Outreau: Lesigne quitte Boulogne
Publié le 29 juillet 2008 à 14h17 par
Sanction ou départ négocié? La décision de Rachida Dati de muter Gérald Lesigne, procureur de l'affaire Outreau en lui conservant son grade, soulève la polémique dans le monde judiciaire. La garde des Sceaux dit avoir répondu à l'émotion, alors que les syndicats dénoncent un accord négocié entre les deux parties. Le cas du juge Burgaud sera examiné à l'automne.

Gérald Lesigne est prié de demander sa mutation du tribunal de Boulogne. (Maxppp)

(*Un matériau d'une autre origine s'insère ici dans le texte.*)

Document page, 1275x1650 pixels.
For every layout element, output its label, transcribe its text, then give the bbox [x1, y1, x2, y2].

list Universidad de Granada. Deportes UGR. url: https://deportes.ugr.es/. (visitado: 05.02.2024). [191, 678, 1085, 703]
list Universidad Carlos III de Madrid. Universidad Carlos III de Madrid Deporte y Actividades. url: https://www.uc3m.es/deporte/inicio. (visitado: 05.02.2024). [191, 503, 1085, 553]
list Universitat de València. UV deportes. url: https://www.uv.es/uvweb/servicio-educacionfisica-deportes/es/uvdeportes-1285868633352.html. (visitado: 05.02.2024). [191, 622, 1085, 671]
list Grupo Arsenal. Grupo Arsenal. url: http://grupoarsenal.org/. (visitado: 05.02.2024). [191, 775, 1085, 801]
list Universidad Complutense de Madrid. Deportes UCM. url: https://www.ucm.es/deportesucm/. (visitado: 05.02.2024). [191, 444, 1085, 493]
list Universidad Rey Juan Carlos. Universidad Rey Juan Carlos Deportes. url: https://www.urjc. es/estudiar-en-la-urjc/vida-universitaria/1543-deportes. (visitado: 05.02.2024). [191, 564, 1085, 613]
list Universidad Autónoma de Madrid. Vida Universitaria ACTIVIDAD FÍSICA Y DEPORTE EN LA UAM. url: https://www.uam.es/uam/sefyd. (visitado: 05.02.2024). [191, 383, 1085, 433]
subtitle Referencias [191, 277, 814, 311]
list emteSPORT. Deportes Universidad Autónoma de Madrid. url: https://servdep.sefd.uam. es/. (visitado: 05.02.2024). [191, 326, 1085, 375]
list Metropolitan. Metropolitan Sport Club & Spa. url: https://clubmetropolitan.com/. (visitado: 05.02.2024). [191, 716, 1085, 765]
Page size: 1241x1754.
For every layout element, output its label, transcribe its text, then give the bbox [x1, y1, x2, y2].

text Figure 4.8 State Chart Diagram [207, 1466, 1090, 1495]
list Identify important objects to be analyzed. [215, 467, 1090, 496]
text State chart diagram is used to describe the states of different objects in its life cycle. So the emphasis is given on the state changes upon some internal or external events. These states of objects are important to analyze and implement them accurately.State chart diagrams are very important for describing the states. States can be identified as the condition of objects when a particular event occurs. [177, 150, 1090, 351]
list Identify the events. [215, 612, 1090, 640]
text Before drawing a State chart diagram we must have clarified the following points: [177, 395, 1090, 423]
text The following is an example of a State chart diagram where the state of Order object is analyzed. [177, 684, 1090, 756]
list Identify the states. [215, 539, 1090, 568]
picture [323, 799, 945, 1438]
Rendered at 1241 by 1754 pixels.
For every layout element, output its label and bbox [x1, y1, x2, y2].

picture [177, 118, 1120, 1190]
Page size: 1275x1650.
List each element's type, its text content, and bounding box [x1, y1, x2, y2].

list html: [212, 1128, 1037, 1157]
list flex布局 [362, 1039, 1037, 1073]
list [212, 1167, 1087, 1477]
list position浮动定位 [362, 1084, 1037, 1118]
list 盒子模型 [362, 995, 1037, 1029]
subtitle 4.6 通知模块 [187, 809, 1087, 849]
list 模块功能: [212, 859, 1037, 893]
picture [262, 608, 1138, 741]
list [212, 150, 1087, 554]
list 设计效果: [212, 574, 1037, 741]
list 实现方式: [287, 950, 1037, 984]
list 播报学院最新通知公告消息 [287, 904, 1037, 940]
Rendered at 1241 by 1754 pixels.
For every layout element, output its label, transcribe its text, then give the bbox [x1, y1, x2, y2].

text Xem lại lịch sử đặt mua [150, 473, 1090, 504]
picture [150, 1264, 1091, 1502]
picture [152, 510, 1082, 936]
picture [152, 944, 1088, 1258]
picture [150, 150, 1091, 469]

La sanction est tombée: le procureur de l'affaire Outreau n'exercera plus au tribunal de Boulogne-sur-Mer, dans le Pas-de-Calais. Gérald Lesigne quittera aussi ses fonctions à la cour d'appel de Douai dans les prochains mois. Cette mesure –dans les faits, le procureur est prié de demandé lui-même son départ- est présentée par le ministère de la Justice comme une sanction après l'incarcération de treize personnes soupçonnées à tort d'appartenir à un réseau pédophile. Plusieurs voix s'élèvent pourtant pour dénoncer un accord à l'amiable plutôt qu'une sanction.
Le Conseil supérieur de la magistrature (CSM) avait d'ailleurs recommandé, le 18 juillet, de ne pas sanctionner le magistrat, alors qu'un représentant du ministère avait demandé le 19 mai au CSM que Gérald Lesigne soit démis de ses fonctions et déplacé d'office dans une autre juridiction. Mais le magistrat n'a, selon le CSM, commis aucune faute professionnelle, si ce n'est un défaut d'information à sa hiérarchie, faute qui entre toutefois dans la loi d'amnistie votée en 2002. Rachida Dati n'est pas allée à l'encontre de cet avis, ce qui aurait nécessité une nouvelle saisine du CSM. Gérald Lesigne, 60 ans, conserve son grade et exercera les mêmes fonctions. Seule sanction: il n'aura pas de promotion.
"Une mutation"
La garde des Sceaux, qui a reçu l'intéressé au ministère, se félicite dans un communiqué d'avoir répondu à l'émotion soulevée par l'affaire Outreau. "Le maintien de M. Lesigne dans ses fonctions de procureur à Boulogne-sur-Mer n'est pas une réponse à la hauteur (des) traumatismes" causés par l'affaire Outreau chez "les personnes acquittées, les Français et l'ensemble de l'institution judiciaire", souligne-t-elle.
Mais les réactions sont moins enthousiastes. Pour beaucoup, la décision est avant tout un accord entre le procureur et le ministère. "L'un et l'autre ont conclu un départ négocié et Rachida Dati essaie de faire croire à une sanction disciplinaire. Il n'y a pas de remise en cause directe de la sanction du CSM", estime Laurent Bedouet, secrétaire général de l'Union syndicale des magistrats (USM). Du côté des victimes, Karine Duchochois s'est aussi indignée d'une sanction qu'elle trouve légère. "On attendait autre chose. Ce n'est pas une sanction, c'est une mutation. Lesigne a eu ce qu'il avait demandé. On se moque des acquittés et de tous les Français, en leur faisant croire qu'il a été sanctionné", s'est emporté cette "acquittée d'Outreau"
A la rentrée ou début 2009, le Conseil supérieur de la magistrature, dans une formation différente, examinera le cas du juge Burgaud, actuellement en poste à l'exécution des peines à Paris. Le CSM a, dans le cas d'un magistrat du siège, le pouvoir de sanctionner directement s'il estime qu'il y a eu faute.